▸ **Текстовый блок**:
Напечатано в газете «New-York Daily Tribune» № 4126, 10 июля 1854 г.

Подпись: Карл Маркс

Печатается по тексту газеты

Перевод с английского

К. МАРКС

ВОССТАНИЕ В МАДРИДЕ. — АВСТРО-ТУРЕЦКИЙ ДОГОВОР. — МОЛДАВИЯ И ВАЛАХИЯ

Лондон, вторник, 4 июля 1854 г.

Давно ожидавшееся в Мадриде военное восстание, под руководством генералов О'Доннеля и Дульсе, наконец, произошло[160]. Французские правительственные газеты спешат сообщить нам, что, по полученным ими сведениям, испанское правительство уже справилось с опасностью и что восстание подавлено. Но мадридский корреспондент «Morning Chronicle», который дает подробное описание восстания и приводит текст прокламации повстанцев, пишет, что последние ушли из столицы лишь для того, чтобы соединиться с гарнизоном Алькалы, и что, если Мадрид останется пассивным, они легко смогут достичь Сарагосы. Если движение окажется более успешным, чем последнее восстание в этом городе[161], то это заставит Францию отвлечься от производимых ею военных операций, даст повод для разногласий между Францией и Англией и, возможно, отразится на существующих осложнениях между Испанией и Соединенными Штатами.

Выясняется, что новый русский заем, очевидно, не был окончательно оформлен гг. Гопе из Амстердама, как я полагал раньше на основании объявлений, данных на лондонской и манчестерской биржах, и что эти банкиры не дали русскому казначейству никаких денежных авансов. Они только согласились предложить этот заем на различных биржах Европы, не беря при этом на себя никаких обязательств. Сообщают, что успех этого займа весьма сомнителен, и мы имеем сведения, что в Берлине и Франкфурте к нему относятся несочувственно. Гамбургский сенат запретил его официальную котировку, а английские дипломатические агенты и консулы, если верить «Morning Chronicle», выпустили обращение к британским подданным, предостерегая их от подписки на заем, «имеющий целью ведение войны против королевы».

▸ **Задание к выполнению**: Процитируйте дословно фрагмент статьи о восстании в Мадриде, начиная со слов «Напечатано в газете» и продолжая до слов «4 июля 1854 г.» включительно. Записи далее никак не связаны со статьёй.

[Задания на понимание рисунков]
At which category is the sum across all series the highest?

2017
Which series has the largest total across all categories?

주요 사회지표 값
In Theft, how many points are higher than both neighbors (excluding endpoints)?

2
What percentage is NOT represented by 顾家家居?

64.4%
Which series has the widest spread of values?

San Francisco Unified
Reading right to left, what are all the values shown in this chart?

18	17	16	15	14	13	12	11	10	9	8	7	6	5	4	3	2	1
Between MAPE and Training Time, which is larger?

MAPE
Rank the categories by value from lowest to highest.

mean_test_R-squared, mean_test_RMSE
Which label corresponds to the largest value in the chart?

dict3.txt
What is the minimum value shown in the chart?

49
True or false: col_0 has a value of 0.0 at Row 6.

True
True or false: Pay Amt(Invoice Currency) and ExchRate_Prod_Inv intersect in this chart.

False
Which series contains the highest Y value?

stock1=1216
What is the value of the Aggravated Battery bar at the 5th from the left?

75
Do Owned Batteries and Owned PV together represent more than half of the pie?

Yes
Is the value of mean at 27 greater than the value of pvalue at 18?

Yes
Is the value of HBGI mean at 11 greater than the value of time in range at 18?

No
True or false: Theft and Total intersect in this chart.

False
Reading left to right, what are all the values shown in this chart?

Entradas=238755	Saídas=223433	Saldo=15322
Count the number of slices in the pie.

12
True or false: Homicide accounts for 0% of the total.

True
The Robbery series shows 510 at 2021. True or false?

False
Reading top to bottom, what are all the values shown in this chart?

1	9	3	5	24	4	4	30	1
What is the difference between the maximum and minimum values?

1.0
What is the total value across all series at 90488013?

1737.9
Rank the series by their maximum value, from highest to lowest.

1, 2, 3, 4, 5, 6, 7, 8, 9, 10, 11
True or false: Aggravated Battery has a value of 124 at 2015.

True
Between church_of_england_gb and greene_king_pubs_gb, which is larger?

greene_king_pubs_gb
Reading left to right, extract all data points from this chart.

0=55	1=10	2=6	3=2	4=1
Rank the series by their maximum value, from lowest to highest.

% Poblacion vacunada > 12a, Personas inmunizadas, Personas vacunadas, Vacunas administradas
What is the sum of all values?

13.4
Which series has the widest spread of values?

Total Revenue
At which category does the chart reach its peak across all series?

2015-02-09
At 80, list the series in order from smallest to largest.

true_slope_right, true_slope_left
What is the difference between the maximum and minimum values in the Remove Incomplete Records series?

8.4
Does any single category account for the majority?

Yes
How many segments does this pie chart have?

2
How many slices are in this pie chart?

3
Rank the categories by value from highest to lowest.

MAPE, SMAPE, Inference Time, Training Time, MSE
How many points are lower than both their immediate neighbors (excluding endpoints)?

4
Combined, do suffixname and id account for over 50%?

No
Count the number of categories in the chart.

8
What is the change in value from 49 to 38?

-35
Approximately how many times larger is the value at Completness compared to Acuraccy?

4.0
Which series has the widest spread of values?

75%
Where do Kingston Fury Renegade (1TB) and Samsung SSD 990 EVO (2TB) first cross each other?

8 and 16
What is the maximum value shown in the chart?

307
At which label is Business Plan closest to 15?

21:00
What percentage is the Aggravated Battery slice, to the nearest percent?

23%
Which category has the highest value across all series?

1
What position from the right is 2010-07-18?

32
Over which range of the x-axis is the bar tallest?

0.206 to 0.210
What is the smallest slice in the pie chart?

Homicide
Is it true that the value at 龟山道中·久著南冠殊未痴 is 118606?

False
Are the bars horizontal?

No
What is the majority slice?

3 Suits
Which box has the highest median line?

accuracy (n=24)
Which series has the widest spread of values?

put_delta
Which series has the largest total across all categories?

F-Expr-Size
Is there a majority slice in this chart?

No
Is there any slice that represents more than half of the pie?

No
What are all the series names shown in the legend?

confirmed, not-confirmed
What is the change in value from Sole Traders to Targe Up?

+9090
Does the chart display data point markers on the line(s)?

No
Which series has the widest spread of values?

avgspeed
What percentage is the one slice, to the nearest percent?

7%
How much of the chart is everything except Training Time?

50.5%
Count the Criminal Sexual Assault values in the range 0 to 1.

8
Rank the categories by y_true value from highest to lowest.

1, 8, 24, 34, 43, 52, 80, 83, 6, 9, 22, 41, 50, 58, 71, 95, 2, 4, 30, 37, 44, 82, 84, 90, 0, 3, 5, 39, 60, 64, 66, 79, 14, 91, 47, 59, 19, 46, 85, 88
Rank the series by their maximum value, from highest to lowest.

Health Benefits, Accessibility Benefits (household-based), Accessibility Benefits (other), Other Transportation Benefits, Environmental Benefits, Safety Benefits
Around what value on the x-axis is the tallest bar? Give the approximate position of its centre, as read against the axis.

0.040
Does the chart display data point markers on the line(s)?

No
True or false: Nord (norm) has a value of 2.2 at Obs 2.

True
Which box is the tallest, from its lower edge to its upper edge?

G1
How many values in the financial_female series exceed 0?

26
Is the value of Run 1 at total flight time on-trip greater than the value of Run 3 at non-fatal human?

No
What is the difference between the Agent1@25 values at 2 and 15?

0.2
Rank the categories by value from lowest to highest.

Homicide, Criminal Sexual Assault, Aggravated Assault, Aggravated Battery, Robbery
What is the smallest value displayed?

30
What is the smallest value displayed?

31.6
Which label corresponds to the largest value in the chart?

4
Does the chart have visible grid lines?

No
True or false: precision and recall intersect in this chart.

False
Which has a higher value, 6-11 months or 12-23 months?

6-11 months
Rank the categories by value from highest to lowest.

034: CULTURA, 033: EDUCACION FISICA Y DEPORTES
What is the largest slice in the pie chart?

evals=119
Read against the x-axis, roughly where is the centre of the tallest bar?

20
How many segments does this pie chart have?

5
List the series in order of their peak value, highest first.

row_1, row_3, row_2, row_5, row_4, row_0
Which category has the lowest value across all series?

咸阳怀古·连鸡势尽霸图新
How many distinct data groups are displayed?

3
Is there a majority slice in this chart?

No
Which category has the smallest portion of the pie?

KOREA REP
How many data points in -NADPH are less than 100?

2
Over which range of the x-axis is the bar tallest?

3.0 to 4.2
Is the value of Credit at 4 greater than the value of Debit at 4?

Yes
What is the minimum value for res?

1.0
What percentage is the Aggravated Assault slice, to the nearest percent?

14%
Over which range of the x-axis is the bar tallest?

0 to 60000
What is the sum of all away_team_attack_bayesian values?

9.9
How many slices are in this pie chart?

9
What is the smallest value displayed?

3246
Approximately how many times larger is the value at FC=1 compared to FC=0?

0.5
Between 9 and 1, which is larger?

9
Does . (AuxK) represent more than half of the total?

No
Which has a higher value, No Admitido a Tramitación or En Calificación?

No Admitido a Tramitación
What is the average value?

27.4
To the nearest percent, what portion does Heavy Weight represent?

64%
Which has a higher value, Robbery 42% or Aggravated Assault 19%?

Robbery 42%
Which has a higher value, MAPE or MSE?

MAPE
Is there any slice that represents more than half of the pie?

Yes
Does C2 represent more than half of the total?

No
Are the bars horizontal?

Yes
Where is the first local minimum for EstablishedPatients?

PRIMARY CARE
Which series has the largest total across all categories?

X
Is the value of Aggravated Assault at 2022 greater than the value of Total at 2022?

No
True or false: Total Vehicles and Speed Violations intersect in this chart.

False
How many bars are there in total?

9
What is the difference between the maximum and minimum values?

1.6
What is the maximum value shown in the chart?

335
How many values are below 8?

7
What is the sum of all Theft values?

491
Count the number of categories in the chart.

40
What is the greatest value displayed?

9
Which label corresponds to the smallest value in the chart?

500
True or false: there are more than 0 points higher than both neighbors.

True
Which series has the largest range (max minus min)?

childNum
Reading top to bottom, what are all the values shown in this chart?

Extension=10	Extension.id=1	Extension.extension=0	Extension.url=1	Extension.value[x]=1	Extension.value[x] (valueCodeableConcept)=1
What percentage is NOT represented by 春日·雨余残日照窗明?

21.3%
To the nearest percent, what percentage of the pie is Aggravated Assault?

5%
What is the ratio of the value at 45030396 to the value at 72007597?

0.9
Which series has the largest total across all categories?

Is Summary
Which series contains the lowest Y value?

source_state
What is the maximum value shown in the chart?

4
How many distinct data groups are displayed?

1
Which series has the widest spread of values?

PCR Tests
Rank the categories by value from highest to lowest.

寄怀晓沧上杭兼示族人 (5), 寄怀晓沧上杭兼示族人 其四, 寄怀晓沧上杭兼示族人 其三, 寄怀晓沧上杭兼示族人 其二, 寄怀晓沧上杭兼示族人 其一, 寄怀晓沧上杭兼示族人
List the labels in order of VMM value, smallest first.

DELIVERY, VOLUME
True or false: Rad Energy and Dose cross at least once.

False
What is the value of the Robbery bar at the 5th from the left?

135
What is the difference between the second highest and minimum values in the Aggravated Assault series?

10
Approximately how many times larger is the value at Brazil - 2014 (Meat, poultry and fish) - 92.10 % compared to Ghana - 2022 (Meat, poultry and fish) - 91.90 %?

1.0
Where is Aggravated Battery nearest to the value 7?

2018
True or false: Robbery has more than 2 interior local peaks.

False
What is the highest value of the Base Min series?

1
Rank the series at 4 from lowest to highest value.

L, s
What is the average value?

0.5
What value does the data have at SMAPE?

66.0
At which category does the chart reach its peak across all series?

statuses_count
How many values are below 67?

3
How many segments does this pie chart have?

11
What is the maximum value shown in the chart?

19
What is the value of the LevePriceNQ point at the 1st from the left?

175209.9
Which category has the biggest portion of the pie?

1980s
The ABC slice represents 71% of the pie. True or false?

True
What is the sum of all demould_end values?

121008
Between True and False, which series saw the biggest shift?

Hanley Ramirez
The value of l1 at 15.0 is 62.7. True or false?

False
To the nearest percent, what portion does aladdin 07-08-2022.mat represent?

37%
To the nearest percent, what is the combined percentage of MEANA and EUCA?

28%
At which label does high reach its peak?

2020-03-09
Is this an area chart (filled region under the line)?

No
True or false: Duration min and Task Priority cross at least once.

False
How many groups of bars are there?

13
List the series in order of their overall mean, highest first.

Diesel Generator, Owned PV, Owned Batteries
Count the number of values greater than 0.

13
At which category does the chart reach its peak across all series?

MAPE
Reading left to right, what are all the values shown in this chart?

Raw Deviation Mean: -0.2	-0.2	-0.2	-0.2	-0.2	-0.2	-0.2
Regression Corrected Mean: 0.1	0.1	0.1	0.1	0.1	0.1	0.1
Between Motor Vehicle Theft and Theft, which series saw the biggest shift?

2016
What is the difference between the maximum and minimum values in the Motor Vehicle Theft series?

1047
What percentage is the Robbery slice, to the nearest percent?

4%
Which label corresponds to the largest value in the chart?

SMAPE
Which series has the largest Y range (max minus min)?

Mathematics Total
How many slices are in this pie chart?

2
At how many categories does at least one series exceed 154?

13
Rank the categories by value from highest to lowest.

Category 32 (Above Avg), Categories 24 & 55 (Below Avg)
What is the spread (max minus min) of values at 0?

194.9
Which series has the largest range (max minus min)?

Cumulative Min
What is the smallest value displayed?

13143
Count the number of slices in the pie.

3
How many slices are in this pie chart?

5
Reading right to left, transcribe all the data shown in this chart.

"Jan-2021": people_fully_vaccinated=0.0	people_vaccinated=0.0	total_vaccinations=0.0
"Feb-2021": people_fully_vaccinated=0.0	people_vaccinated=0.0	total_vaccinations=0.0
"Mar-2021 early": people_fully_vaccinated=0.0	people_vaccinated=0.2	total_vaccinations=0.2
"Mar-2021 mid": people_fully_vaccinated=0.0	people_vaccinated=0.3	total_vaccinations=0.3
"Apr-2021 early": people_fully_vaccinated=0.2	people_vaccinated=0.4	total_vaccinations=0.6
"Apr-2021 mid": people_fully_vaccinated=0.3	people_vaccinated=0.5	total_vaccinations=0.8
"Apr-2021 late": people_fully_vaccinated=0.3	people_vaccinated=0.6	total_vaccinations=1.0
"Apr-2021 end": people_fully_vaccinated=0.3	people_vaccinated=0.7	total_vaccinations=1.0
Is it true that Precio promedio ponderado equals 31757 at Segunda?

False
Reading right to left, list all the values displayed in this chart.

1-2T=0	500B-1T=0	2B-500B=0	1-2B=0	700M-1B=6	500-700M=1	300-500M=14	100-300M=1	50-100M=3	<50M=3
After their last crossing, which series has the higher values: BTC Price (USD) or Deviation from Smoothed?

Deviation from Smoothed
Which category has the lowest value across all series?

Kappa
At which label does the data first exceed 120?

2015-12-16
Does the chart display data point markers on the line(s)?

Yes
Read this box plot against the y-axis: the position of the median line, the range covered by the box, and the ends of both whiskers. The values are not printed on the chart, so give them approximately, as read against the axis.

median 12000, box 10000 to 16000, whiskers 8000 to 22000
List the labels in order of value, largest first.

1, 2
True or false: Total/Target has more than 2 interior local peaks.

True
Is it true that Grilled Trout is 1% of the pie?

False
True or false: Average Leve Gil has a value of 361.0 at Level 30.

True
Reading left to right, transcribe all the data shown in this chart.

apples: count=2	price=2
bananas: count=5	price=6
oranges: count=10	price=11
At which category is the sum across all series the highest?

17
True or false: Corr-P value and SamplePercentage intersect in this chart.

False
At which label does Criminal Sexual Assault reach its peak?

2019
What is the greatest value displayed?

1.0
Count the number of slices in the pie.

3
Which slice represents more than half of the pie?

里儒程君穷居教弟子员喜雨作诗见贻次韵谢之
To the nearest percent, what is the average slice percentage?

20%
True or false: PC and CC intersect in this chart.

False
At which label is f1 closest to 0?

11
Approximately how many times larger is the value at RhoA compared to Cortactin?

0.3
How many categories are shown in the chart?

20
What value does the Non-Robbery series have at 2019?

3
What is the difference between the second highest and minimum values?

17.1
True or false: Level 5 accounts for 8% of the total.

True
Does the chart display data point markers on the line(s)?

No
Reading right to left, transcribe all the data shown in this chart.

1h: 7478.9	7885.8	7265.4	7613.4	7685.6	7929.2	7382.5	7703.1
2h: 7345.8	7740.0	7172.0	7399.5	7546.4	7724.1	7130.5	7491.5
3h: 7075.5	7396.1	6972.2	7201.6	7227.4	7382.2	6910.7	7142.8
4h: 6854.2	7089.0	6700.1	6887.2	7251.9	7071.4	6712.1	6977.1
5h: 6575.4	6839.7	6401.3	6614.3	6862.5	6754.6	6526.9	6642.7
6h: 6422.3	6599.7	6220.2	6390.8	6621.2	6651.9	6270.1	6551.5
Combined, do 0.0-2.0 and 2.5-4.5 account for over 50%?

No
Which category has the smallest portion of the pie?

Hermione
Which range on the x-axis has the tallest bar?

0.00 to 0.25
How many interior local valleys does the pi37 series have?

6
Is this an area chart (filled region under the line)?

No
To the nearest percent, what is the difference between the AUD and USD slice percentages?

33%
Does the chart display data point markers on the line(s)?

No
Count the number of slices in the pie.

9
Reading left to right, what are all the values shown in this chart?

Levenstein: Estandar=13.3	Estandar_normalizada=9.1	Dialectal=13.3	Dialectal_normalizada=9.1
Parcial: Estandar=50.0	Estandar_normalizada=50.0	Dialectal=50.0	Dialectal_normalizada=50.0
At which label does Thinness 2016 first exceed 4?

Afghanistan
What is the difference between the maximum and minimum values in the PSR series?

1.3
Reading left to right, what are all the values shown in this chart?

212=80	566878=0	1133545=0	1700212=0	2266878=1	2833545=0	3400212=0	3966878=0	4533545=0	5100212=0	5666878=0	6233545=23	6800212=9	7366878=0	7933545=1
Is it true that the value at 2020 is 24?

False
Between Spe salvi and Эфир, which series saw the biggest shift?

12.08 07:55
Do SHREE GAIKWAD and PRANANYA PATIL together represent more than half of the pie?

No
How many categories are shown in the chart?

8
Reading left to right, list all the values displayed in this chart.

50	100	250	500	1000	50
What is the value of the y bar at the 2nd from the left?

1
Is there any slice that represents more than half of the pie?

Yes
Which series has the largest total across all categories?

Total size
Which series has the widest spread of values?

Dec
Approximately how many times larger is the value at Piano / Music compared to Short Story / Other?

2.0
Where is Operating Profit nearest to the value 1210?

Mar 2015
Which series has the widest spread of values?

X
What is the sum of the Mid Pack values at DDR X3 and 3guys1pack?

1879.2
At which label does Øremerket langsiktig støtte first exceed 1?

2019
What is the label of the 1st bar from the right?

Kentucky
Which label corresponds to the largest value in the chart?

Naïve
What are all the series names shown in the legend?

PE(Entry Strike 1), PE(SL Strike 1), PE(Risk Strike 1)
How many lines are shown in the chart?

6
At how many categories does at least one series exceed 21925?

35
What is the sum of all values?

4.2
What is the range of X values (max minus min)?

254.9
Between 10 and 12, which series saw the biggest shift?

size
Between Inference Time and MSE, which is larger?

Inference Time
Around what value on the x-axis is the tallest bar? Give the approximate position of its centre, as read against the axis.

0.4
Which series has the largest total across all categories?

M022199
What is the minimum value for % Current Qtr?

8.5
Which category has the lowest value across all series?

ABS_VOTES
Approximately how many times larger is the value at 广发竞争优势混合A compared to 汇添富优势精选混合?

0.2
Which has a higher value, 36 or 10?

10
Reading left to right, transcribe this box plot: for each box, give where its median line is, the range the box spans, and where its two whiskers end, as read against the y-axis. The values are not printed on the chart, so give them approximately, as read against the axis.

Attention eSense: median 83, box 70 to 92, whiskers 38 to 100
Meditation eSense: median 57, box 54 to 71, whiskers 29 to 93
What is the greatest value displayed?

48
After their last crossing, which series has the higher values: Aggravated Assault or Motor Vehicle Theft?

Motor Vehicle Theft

▸ **Результат выполнения**:
Напечатано в газете «New-York Daily Tribune» № 4126, 10 июля 1854 г.

Подпись: Карл Маркс

Печатается по тексту газеты

Перевод с английского

К. МАРКС

ВОССТАНИЕ В МАДРИДЕ. — АВСТРО-ТУРЕЦКИЙ ДОГОВОР. — МОЛДАВИЯ И ВАЛАХИЯ

Лондон, вторник, 4 июля 1854 г.